Encore un long chemin

Ainsi, « la plus grande découverte scientifique de toute l’histoire » devra attendre encore un peu. Car, comme le disait si bien l’astronome Carl Sagan : «des affirmations extraordinaires nécessitent des preuves extraordinaires».

Pour confirmer la présence d’une véritable bio-signature sur Vénus, nous devrons d’abord appréhender tous les processus atmosphériques de cette planète, qui sont encore mal compris. Nous devrons également nous assurer qu’aucun autre processus physico-chimique et géophysique puisse également expliquer la présence de cette phosphine. Autrement dit, prouver que ces molécules, sur Vénus, ont bel et bien une origine biologique. En cas de consensus scientifique, nous pourrions alors envisager de l’étudier plus en détail, avant de confirmer sa présence.

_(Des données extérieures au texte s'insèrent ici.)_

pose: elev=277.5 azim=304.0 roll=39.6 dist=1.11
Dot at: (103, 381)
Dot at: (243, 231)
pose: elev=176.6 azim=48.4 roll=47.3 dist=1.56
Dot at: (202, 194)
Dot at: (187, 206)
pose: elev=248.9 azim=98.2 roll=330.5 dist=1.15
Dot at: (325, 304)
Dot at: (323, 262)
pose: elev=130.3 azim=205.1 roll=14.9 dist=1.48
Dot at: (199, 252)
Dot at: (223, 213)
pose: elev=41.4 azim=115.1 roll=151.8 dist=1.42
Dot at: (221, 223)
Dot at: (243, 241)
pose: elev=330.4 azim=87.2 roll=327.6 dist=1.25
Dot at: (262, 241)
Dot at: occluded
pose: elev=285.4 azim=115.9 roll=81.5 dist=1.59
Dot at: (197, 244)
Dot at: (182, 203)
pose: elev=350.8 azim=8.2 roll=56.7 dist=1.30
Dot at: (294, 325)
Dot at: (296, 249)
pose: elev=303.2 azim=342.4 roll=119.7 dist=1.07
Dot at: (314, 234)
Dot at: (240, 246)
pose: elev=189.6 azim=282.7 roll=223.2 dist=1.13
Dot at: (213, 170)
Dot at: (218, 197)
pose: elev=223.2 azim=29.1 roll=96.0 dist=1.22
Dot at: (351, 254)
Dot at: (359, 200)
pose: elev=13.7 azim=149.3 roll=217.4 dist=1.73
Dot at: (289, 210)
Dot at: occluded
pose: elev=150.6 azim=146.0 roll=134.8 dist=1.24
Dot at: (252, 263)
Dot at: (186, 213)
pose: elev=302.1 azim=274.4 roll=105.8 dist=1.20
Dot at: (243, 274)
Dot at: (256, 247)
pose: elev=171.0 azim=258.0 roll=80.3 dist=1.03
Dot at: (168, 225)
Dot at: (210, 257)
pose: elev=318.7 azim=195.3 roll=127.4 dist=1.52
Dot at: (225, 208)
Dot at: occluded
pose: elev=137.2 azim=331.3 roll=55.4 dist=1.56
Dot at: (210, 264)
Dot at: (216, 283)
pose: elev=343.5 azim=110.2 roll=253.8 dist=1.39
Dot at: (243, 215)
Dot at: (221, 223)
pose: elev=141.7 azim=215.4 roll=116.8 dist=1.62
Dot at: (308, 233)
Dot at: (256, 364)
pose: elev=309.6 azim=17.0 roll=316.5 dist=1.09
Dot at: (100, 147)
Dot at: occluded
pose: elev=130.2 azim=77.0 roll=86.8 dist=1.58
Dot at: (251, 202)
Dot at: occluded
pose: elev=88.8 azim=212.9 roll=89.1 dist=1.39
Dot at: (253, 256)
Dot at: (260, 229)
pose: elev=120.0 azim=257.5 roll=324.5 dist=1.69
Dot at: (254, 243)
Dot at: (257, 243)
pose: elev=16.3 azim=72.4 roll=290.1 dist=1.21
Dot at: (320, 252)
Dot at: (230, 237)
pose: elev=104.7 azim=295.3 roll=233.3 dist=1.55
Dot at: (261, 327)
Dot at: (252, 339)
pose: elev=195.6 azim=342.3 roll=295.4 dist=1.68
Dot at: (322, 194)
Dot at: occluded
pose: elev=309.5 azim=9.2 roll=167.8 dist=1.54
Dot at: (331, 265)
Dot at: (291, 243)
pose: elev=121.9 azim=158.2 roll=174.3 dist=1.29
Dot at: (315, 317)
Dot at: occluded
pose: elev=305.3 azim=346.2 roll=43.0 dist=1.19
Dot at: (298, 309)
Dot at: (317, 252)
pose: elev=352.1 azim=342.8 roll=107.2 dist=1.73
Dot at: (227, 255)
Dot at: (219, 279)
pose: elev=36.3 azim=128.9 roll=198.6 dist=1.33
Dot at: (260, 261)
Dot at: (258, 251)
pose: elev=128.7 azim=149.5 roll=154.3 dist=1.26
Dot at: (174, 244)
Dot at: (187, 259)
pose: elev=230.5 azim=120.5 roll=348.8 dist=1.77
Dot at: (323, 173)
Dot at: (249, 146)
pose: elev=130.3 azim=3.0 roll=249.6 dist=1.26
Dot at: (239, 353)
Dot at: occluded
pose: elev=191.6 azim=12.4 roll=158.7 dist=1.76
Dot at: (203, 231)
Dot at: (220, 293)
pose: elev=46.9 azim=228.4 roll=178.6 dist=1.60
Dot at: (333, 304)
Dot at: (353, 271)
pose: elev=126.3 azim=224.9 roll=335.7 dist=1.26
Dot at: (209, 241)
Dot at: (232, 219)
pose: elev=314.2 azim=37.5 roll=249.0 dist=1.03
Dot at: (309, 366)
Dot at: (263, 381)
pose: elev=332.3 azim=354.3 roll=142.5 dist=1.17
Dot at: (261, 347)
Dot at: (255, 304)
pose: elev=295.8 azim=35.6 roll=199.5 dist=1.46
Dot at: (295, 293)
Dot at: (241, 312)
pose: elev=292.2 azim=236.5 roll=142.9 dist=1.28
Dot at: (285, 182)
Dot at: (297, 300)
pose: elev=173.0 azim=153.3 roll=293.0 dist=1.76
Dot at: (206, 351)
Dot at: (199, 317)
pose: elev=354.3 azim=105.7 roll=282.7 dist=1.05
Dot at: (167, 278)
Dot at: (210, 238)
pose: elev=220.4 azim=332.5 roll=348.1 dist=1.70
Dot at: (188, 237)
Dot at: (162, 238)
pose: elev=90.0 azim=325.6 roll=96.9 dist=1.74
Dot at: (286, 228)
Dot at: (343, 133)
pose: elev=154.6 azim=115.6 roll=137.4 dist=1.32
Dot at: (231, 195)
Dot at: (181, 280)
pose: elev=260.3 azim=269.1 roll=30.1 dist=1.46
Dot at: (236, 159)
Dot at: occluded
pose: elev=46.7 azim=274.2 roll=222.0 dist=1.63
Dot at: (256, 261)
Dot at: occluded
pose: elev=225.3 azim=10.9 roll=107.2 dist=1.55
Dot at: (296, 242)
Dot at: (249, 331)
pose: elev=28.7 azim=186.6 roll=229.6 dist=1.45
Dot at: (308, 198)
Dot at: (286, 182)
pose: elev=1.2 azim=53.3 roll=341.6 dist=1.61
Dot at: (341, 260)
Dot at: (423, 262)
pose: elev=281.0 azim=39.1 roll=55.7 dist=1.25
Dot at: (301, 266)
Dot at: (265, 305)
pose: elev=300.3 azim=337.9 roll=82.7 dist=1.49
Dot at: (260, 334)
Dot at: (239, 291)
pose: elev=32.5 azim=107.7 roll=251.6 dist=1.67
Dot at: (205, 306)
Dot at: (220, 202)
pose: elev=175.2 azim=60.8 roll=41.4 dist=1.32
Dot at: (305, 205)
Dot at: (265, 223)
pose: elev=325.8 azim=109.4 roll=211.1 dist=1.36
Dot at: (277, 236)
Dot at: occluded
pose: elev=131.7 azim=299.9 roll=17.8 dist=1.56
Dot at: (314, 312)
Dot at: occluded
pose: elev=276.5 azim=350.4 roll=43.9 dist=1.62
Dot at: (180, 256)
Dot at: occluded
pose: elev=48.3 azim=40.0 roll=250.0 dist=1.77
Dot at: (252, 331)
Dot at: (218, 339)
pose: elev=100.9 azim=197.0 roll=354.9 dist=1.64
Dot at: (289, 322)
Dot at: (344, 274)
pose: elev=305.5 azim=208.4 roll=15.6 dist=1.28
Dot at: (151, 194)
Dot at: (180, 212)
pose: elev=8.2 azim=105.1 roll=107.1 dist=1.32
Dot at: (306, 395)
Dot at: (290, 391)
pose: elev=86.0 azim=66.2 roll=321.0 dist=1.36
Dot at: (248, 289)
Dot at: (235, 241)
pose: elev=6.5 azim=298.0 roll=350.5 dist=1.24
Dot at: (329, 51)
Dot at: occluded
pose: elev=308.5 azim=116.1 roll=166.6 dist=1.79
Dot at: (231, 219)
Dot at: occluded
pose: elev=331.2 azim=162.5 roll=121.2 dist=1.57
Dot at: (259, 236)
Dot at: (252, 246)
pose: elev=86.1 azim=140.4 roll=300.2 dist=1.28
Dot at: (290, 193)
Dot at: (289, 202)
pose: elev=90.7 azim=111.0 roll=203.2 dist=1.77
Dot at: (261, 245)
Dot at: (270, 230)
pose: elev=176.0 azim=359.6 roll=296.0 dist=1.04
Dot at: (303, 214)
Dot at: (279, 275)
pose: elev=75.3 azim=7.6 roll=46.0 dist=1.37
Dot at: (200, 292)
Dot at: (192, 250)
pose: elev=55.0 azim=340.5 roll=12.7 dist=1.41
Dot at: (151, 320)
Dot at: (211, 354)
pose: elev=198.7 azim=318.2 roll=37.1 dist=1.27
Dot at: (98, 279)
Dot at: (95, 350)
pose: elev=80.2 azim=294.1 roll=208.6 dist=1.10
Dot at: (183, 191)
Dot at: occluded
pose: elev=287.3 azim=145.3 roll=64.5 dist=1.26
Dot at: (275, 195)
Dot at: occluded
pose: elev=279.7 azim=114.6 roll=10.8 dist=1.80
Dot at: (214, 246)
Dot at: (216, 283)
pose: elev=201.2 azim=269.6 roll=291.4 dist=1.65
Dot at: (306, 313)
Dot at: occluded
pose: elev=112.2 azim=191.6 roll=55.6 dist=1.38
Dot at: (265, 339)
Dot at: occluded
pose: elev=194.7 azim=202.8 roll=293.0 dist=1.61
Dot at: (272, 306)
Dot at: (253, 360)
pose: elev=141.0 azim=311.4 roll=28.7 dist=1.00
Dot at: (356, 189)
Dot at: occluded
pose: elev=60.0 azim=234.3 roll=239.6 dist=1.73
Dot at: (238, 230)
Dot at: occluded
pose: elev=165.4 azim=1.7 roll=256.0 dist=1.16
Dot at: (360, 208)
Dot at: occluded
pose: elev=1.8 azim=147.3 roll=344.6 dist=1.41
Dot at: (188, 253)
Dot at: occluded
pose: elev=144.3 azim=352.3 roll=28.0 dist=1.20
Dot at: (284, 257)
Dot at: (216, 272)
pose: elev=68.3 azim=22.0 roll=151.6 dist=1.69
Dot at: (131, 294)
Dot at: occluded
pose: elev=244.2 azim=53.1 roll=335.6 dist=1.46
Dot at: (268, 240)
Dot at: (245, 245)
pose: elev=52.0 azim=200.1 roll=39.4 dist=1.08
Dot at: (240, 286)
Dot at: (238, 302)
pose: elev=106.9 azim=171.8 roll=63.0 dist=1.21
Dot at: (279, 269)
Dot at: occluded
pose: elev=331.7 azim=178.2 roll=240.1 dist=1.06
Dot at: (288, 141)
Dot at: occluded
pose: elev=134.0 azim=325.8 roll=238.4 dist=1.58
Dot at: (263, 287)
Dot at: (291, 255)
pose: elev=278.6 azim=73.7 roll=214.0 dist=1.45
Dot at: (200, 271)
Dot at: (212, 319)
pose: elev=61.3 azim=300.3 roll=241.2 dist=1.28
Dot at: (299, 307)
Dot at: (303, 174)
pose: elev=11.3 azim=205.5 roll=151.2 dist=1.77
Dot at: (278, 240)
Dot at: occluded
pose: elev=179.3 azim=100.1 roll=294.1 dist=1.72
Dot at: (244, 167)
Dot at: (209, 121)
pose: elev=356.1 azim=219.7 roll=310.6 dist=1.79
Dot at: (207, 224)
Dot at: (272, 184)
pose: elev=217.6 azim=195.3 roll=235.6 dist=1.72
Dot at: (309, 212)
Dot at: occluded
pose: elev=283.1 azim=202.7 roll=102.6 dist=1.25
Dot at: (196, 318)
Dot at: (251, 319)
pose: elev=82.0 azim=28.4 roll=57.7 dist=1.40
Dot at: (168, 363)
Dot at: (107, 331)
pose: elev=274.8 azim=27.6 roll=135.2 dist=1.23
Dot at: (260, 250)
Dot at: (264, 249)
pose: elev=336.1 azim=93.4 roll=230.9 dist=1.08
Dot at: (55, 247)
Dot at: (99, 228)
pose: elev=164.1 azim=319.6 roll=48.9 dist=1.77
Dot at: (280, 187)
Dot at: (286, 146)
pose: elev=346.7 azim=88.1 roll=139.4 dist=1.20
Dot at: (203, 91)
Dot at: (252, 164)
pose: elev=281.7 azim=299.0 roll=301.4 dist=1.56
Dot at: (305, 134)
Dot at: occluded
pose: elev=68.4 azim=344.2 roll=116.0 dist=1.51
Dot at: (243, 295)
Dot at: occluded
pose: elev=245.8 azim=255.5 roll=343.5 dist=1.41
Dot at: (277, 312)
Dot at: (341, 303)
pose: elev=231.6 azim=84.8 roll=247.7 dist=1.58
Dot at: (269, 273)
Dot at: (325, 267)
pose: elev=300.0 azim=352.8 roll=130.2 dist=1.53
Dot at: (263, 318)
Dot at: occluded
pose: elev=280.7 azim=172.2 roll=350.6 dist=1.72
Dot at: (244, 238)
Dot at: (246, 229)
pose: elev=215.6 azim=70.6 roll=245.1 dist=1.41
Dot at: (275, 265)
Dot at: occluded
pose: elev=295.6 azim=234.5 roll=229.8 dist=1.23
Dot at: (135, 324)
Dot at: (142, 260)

On imagine évidemment difficilement des microbes de « type terrestre » évoluer dans l’atmosphère de Vénus. Si ces molécules ont été repérées à une altitude où les températures et les pressions sont relativement similaires à celles de la Terre, rappelons que les nuages ​​vénusiens sont principalement composés d’acide sulfurique. Cet environnement particulièrement corrosif tuerait probablement rapidement nos microbes, «à moins qu’ils ne soient entourés d’une sorte de coquille protectrice», explique Sara Seager.

Mais la vie de Vénus, si tant est qu’elle existe, pourrait très bien ne pas être semblable à celle de la Terre, et ne pas dépendre de l’eau pour survivre.